- _Provided text_:
□ □ □ □ □ □ □

BMP6/SMAD pathway in TG-HPA mice
BMP6 is an iron regulated protein and in concert with the liver iron elevation we found that BMP6 mRNA levels were significantly higher in TG-HPA mice compared to controls (Fig 7A). Unexpectedly we found that TG-HPA mice showed significantly higher Id1 mRNA levels (Fig 7B) and SMAD5 phosphorylation (4 fold) (Fig 7C) compared to control mice. These data indicated an activation of parts of the BMP6/SMAD pathway side by side with the downregulation of hepcidin in the liver of the TG-HPA mice, indicating a complex interaction of this pathway with HSPGs and iron homeostasis.
(A) evaluation of BMP6 mRNA in the liver of WT and TG-HPA mice (B) evaluation of Id1 mRNA, in relation to Hprt1. (C) Western blot of pSMAD5, of total SMAD5 and of GAPDH as housekeeping for normalization in densitometry quantification. The values are expressed as fold change of wild type mice.
LPS treatment in TG-HPA mice
Encouraged by the observation that the HPA clones strongly responded to inflammatory stimuli, we investigated if the same occurred in mice treated with a single dose of LPS (1 mg/kg). In the WT-mice as expected the treatment induced a significant increase of inflammation markers Socs3 and CRP (5-fold and 3-fold respectively) (Fig 8A and 8B); accompanied by a significant 3-4-fold induction of hepcidin mRNA (Fig 8C) with a significant increase of the serum protein (Fig 8D). The response of TG-HPA mice to the treatment was somewhat surprising: the induction of the inflammation markers was much stronger, 40-fold for Socs3 and 7-fold for CRP (Fig 8A and 8B), but hepcidin mRNA and serum hepcidin levels were not significantly affected by the LPS treatment (Fig 8C and 8D). Also the induction of pSTAT3 was higher in the TG-HPA than in the WT mice, whereas pSMAD5 was induced in the WT but not in the TG-HPA mice (Fig 8E). Thus, inflammation did not alter hepcidin expression in the TG mice, although it is known to be one of the major biological hepcidin inducers.
WT and TG-HPA mice were treated with a single dose of LPS (1 mg/Kg) IP and sacrified after 6 h. (A) Analysis of Socs3 mRNA, (B) CRP mRNA and (C) HAMP1 mRNA in the liver of WT and TG-HPA mice in relation to Hprt1, before and after the treatment. The values are expressed as fold change of wild type mice. (D) Quantification of serum Hepcidin by SELDI-TOF. (E) Western blot of pSMAD5, total SMAD5, pSTAT3, total STAT3 and of GAPDH as housekeeping.

□ □ □ □ □ □ □

- _Supplied information_:
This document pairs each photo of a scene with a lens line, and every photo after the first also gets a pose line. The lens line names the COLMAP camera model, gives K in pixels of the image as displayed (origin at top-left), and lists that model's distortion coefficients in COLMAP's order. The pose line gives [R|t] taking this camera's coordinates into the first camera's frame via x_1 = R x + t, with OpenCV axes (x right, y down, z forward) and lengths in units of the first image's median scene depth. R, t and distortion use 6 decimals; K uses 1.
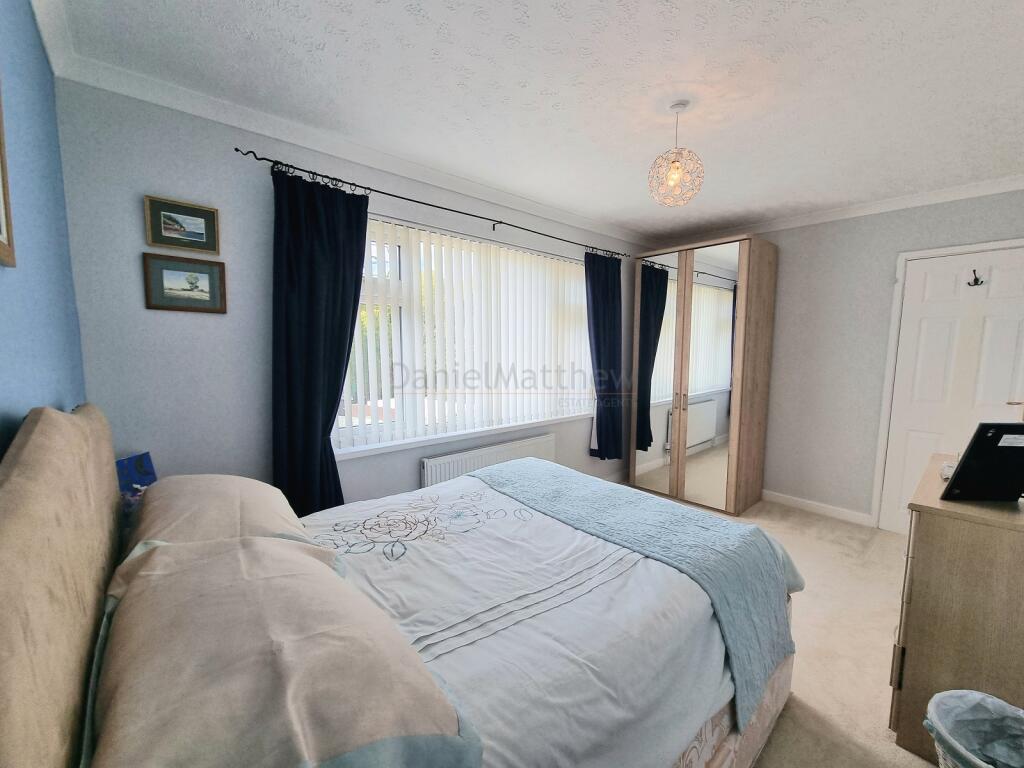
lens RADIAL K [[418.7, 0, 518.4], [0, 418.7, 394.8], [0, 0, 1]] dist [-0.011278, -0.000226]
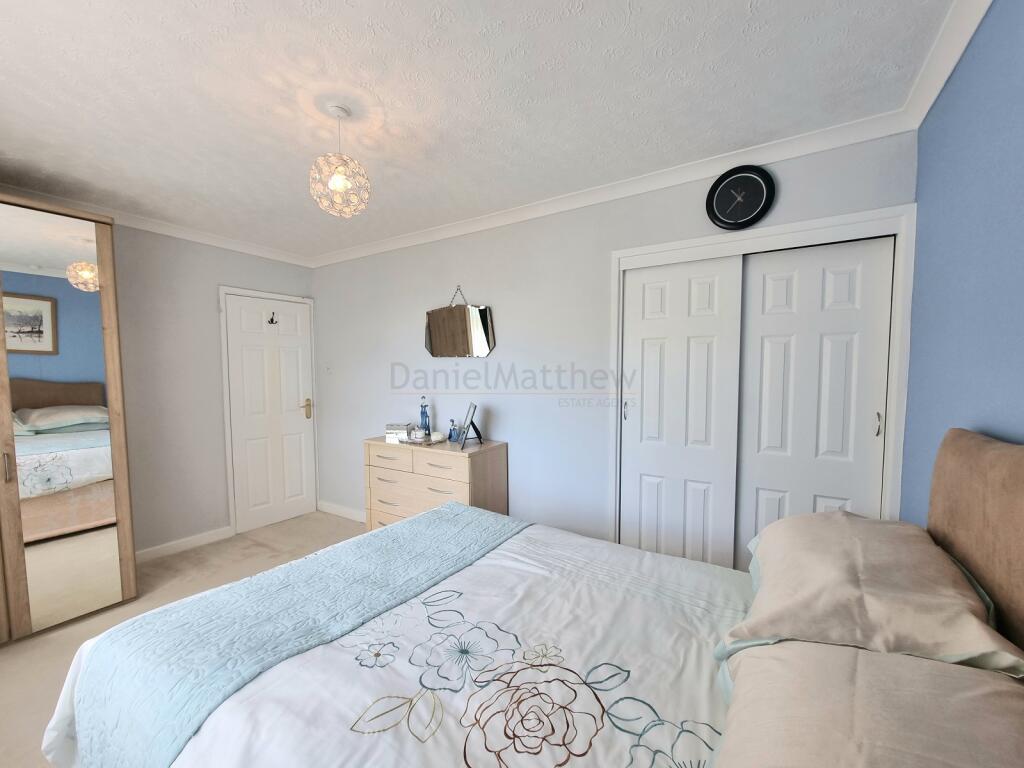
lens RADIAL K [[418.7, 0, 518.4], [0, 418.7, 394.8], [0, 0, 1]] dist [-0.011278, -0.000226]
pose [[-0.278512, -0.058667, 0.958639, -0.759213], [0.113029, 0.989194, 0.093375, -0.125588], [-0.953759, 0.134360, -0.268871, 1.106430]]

□ □ □ □ □ □ □

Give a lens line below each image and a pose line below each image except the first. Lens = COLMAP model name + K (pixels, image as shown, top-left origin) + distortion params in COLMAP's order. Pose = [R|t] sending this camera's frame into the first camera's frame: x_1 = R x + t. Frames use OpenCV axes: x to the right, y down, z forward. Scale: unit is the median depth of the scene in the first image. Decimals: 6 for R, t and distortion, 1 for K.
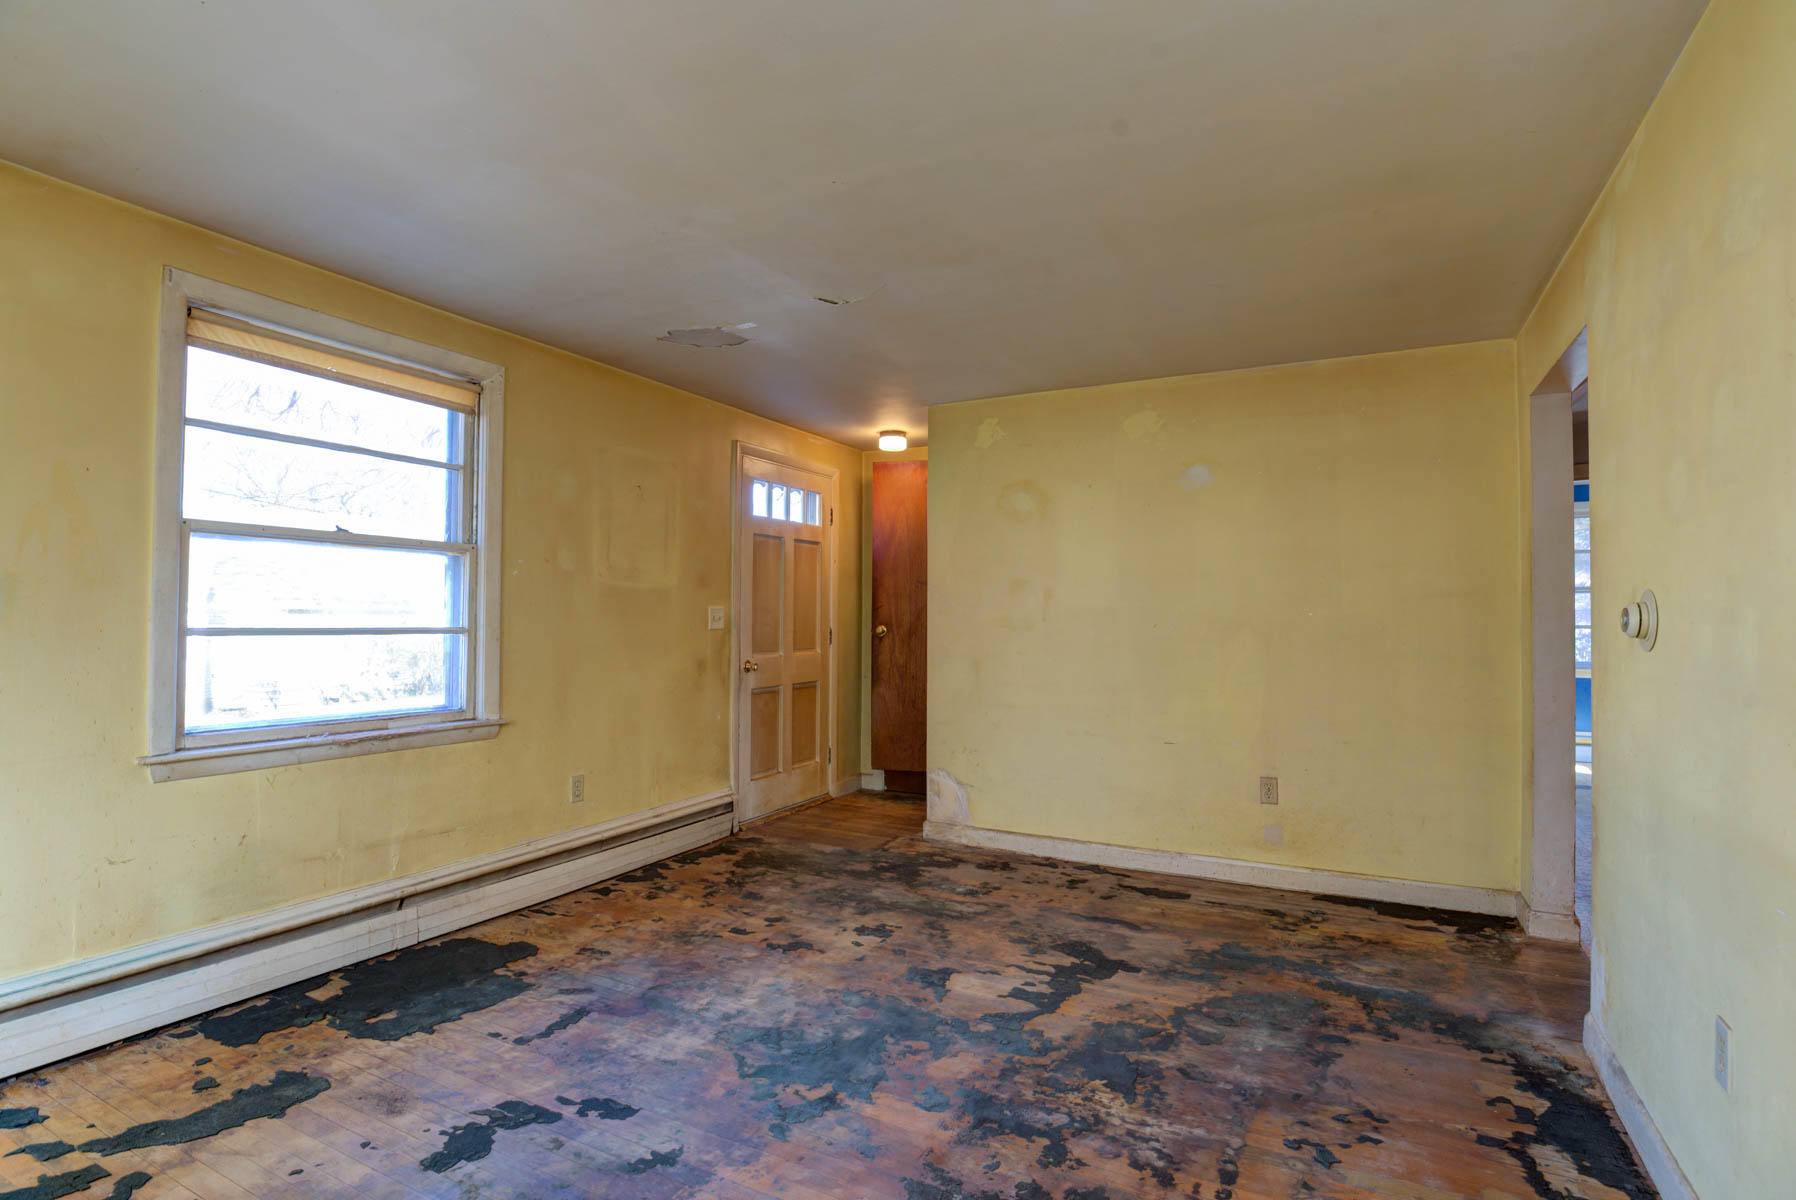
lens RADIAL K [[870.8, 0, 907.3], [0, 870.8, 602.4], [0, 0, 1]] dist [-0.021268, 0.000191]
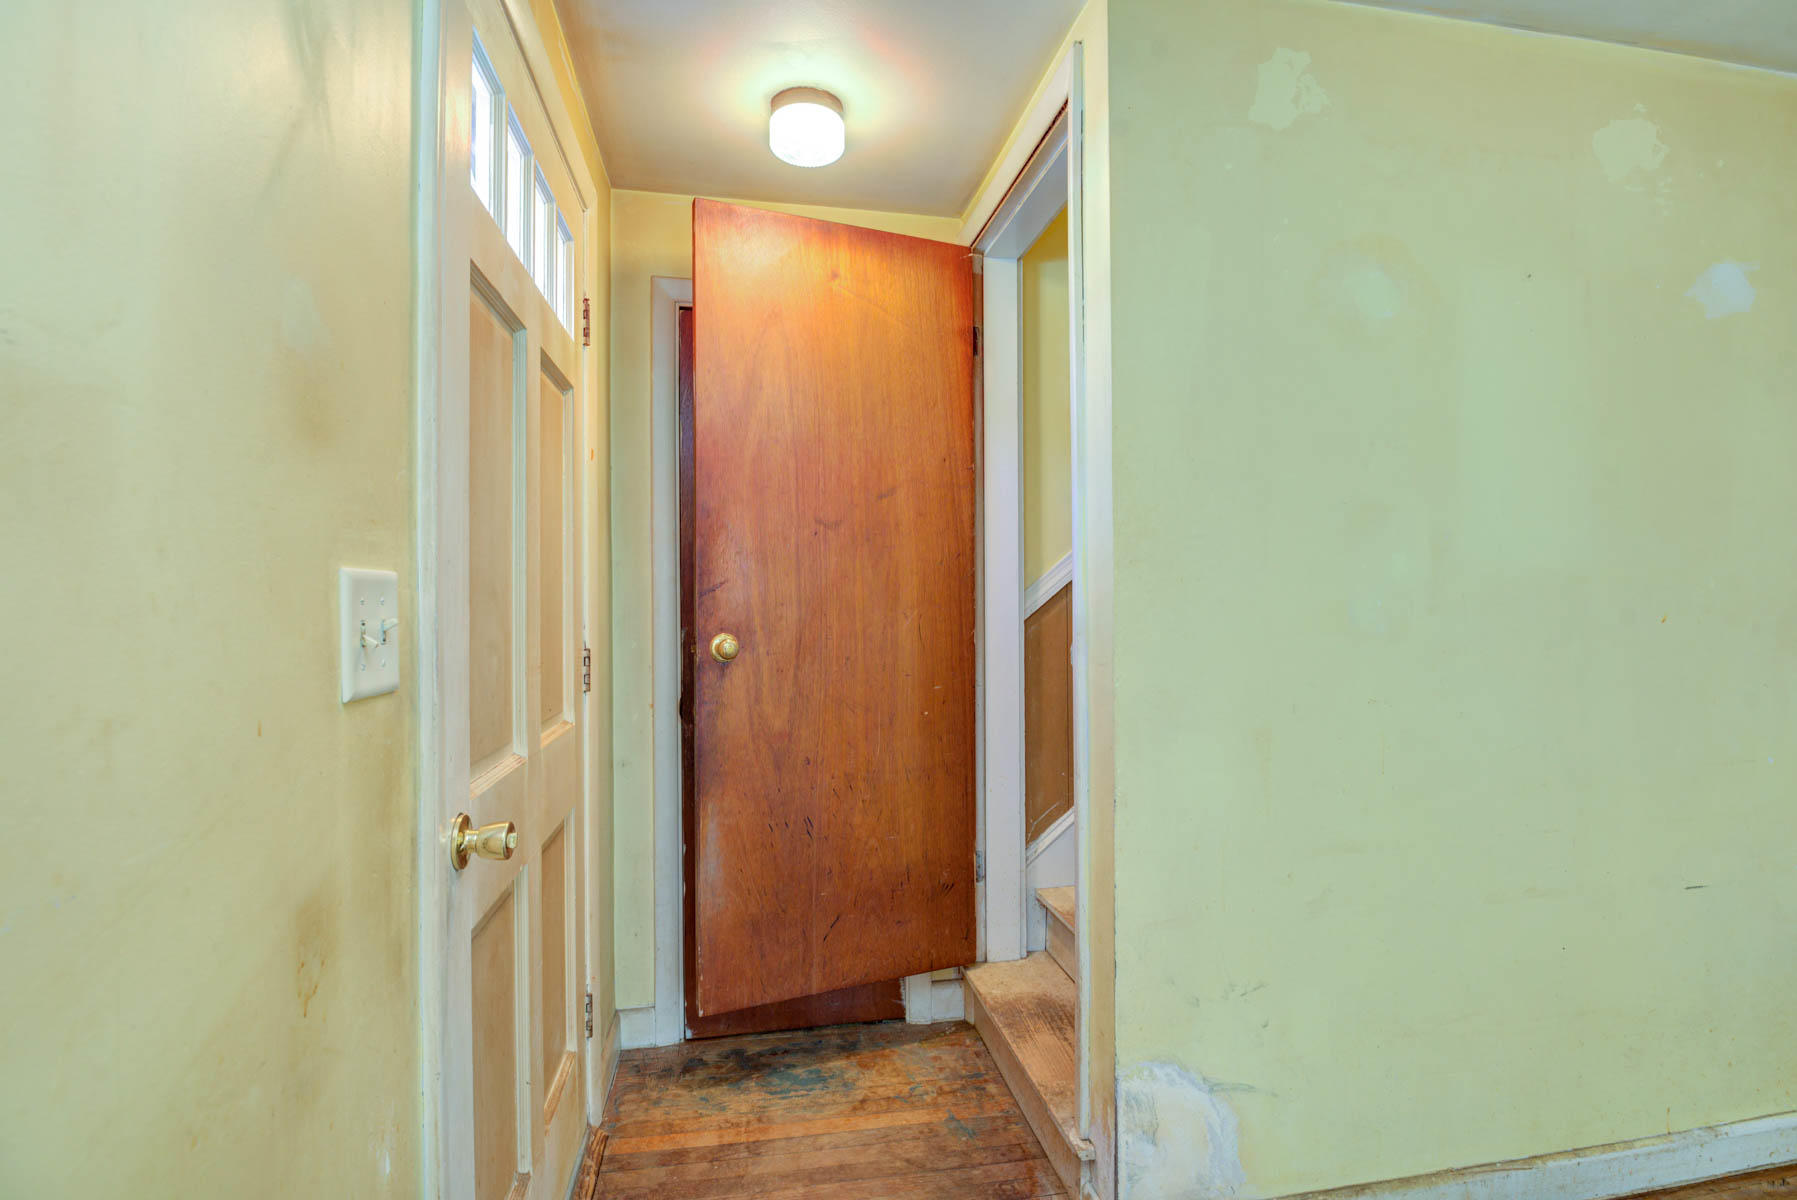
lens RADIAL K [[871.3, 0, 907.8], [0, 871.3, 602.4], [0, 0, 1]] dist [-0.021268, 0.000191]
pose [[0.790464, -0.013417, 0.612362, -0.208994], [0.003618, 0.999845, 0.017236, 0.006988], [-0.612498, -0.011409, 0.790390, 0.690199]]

□ □ □ □ □ □ □

- _Problems and tasks_:
**a.** Using the text on TG-HPA mice above, say whether each statement agrees with it, answering yes or no and quoting the exact words that decide it. (i) BMP6 mRNA levels were significantly higher in TG-HPA mice than in controls. (ii) LPS treatment significantly raised serum hepcidin in TG-HPA mice. (iii) LPS induced pSMAD5 in the TG-HPA mice but not in the WT mice.
**b.** Return the part of the text on TG-HPA mice above, starting with "WT and TG-HPA mice were" and going on through "GAPDH as housekeeping.".
**c.** In the text on TG-HPA mice above, how strongly did LPS induce Socs3 in the TG-HPA mice?

- _Task-by-task outputs_:
**a.**
(i) Yes: "BMP6 mRNA levels were significantly higher in TG-HPA mice compared to controls"
(ii) No: "hepcidin mRNA and serum hepcidin levels were not significantly affected by the LPS treatment"
(iii) No: "pSMAD5 was induced in the WT but not in the TG-HPA mice"

**b.**
WT and TG-HPA mice were treated with a single dose of LPS (1 mg/Kg) IP and sacrified after 6 h. (A) Analysis of Socs3 mRNA, (B) CRP mRNA and (C) HAMP1 mRNA in the liver of WT and TG-HPA mice in relation to Hprt1, before and after the treatment. The values are expressed as fold change of wild type mice. (D) Quantification of serum Hepcidin by SELDI-TOF. (E) Western blot of pSMAD5, total SMAD5, pSTAT3, total STAT3 and of GAPDH as housekeeping.

**c.** 40-fold.